Content starts

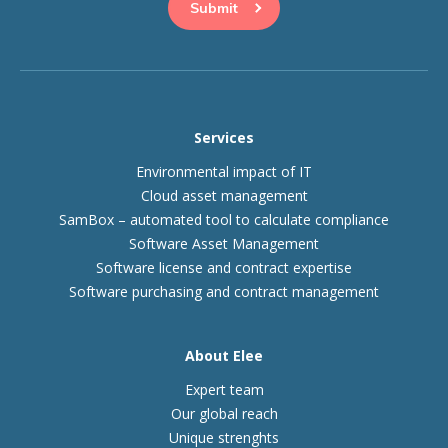
Services
Environmental impact of IT
Cloud asset management
SamBox – automated tool to calculate compliance
Software Asset Management
Software license and contract expertise
Software purchasing and contract management
About Elee
Expert team
Our global reach
Unique strenghts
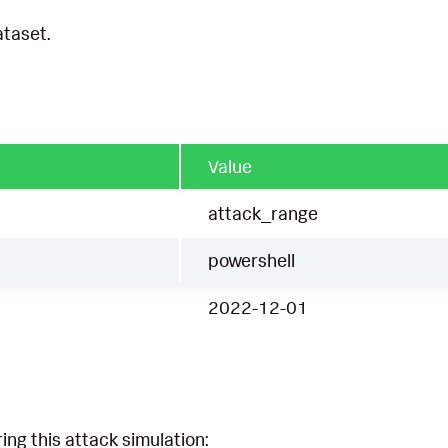
ataset.
Value
attack_range
powershell
2022-12-01
ing this attack simulation:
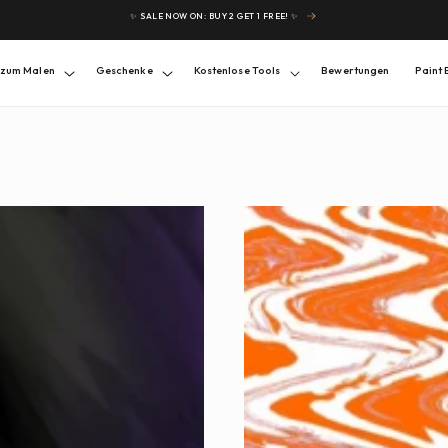
✨ SALE NOW ON: BUY 2 GET 1 FREE! ✨
 zum Malen
Geschenke
Kostenlose Tools
Bewertungen
Paint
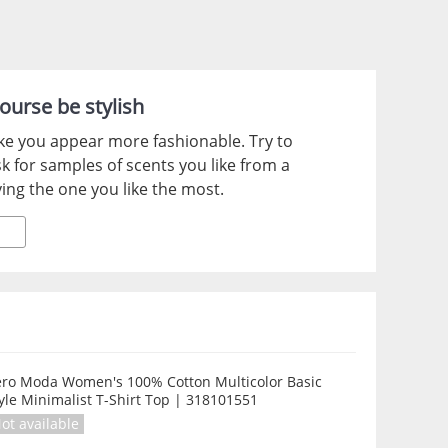
ourse be stylish
ke you appear more fashionable. Try to
k for samples of scents you like from a
ing the one you like the most.
ero Moda Women's 100% Cotton Multicolor Basic
yle Minimalist T-Shirt Top | 318101551
ot available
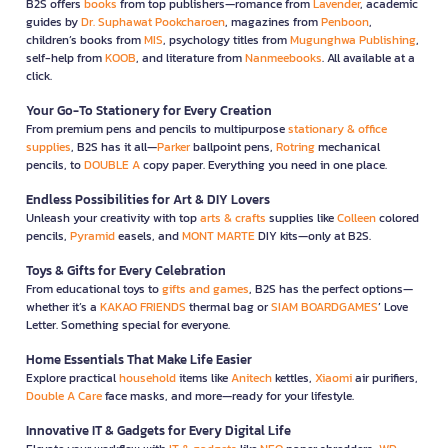
B2S offers
books
from top publishers—romance from
Lavender
, academic
guides by
Dr. Suphawat Pookcharoen
, magazines from
Penboon
,
children’s books from
MIS
, psychology titles from
Mugunghwa Publishing
,
self-help from
KOOB
, and literature from
Nanmeebooks
. All available at a
click.
Your Go-To Stationery for Every Creation
From premium pens and pencils to multipurpose
stationary & office
supplies
, B2S has it all—
Parker
ballpoint pens,
Rotring
mechanical
pencils, to
DOUBLE A
copy paper. Everything you need in one place.
Endless Possibilities for Art & DIY Lovers
Unleash your creativity with top
arts & crafts
supplies like
Colleen
colored
pencils,
Pyramid
easels, and
MONT MARTE
DIY kits—only at B2S.
Toys & Gifts for Every Celebration
From educational toys to
gifts and games
, B2S has the perfect options—
whether it’s a
KAKAO FRIENDS
thermal bag or
SIAM BOARDGAMES
’ Love
Letter. Something special for everyone.
Home Essentials That Make Life Easier
Explore practical
household
items like
Anitech
kettles,
Xiaomi
air purifiers,
Double A Care
face masks, and more—ready for your lifestyle.
Innovative IT & Gadgets for Every Digital Life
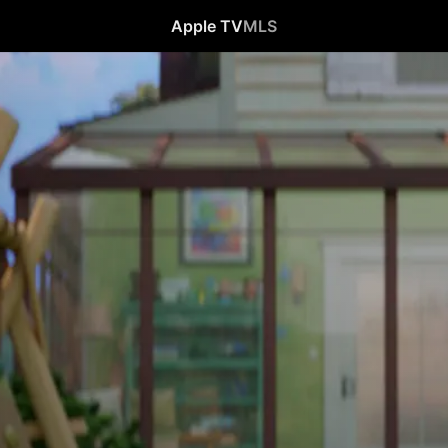
Apple TV
MLS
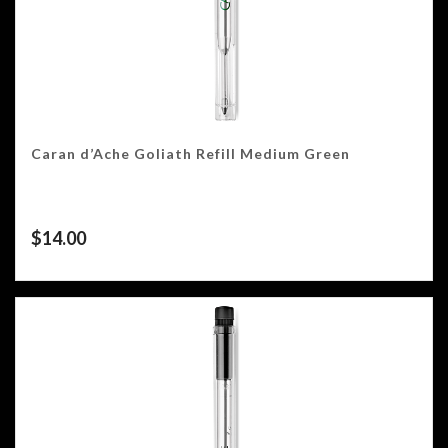
Caran d’Ache Goliath Refill Medium Green
$
14.00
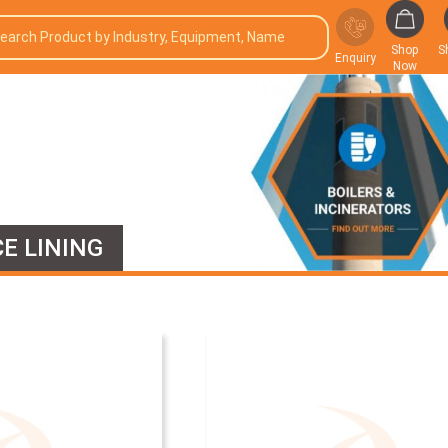
Shop
S
Enquiry
Now
E LINING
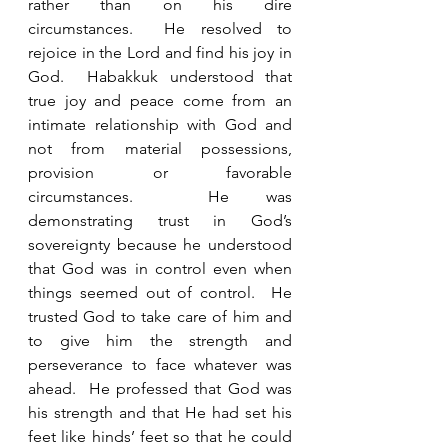
rather than on his dire 
circumstances.  He resolved to 
rejoice in the Lord and find his joy in 
God.  Habakkuk understood that 
true joy and peace come from an 
intimate relationship with God and 
not from material possessions, 
provision or favorable 
circumstances.  He was 
demonstrating trust in God’s 
sovereignty because he understood 
that God was in control even when 
things seemed out of control.  He 
trusted God to take care of him and 
to give him the strength and 
perseverance to face whatever was 
ahead.  He professed that God was 
his strength and that He had set his 
feet like hinds’ feet so that he could 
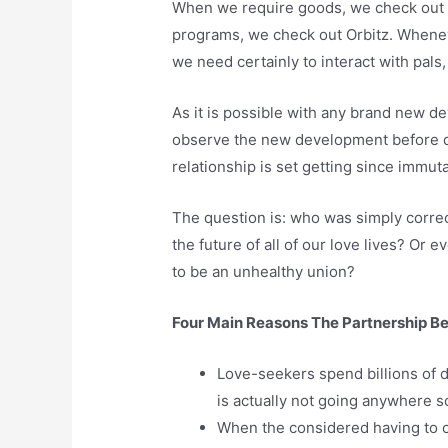
When we require goods, we check out 
programs, we check out Orbitz. Whene
we need certainly to interact with pals
As it is possible with any brand new d
observe the new development before dev
relationship is set getting since immu
The question is: who was simply correc
the future of all of our love lives? O
to be an unhealthy union?
Four Main Reasons The Partnership Bet
Love-seekers spend billions of d
is actually not going anywhere so
When the considered having to ch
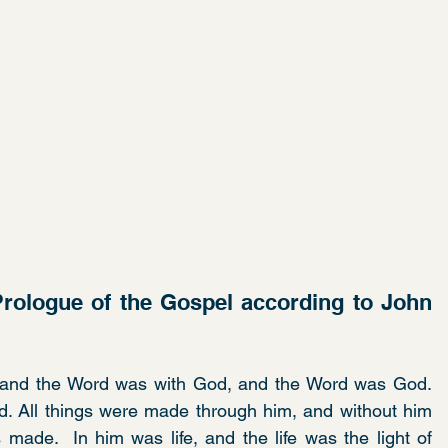
rologue of the Gospel according to John 
 and the Word was with God, and the Word was God.  
. All things were made through him, and without him 
ade.  In him was life, and the life was the light of 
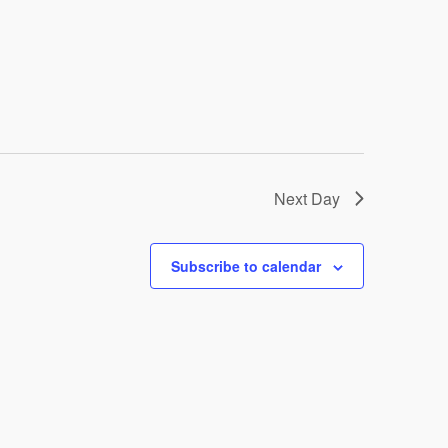
Next Day
Subscribe to calendar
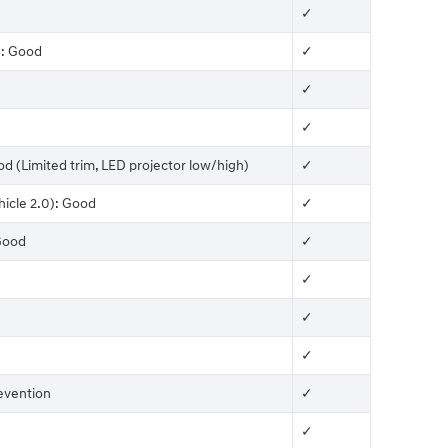
✓
): Good
✓
✓
✓
od (Limited trim, LED projector low/high)
✓
hicle 2.0): Good
✓
 Good
✓
✓
✓
✓
evention
✓
✓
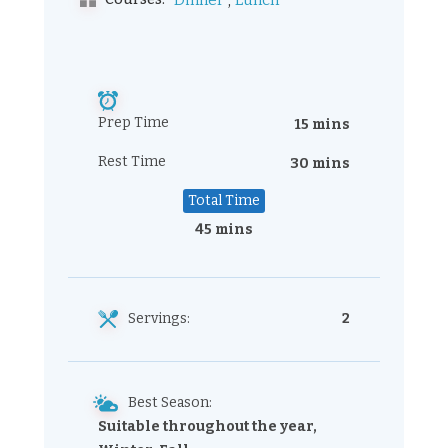
,
Dinner
Lunch
Prep Time
15 mins
Rest Time
30 mins
Total Time
45 mins
Servings:
2
Best Season:
Suitable throughout the year,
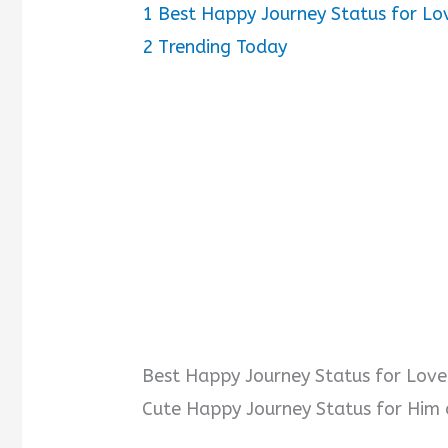
1
Best Happy Journey Status for Lo
2
Trending Today
Best Happy Journey Status for Lov
Cute Happy Journey Status for Him 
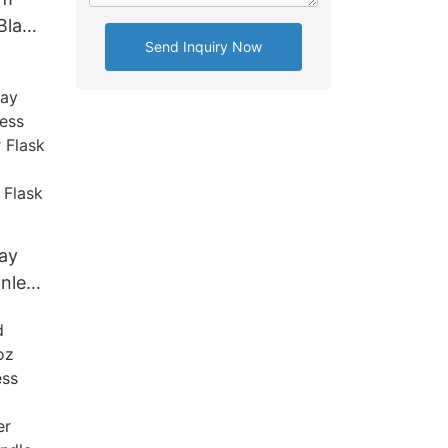
Black
Send Inquiry Now
ss
skey
ay
inless
er
 For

Content ends

◆ Task goal ◆
From the listing above, copy every line that includes the word "Happy".

◆ Answer below ◆
Best Happy Journey Status for Lo
Best Happy Journey Status for Lov
Cute Happy Journey Status for Him 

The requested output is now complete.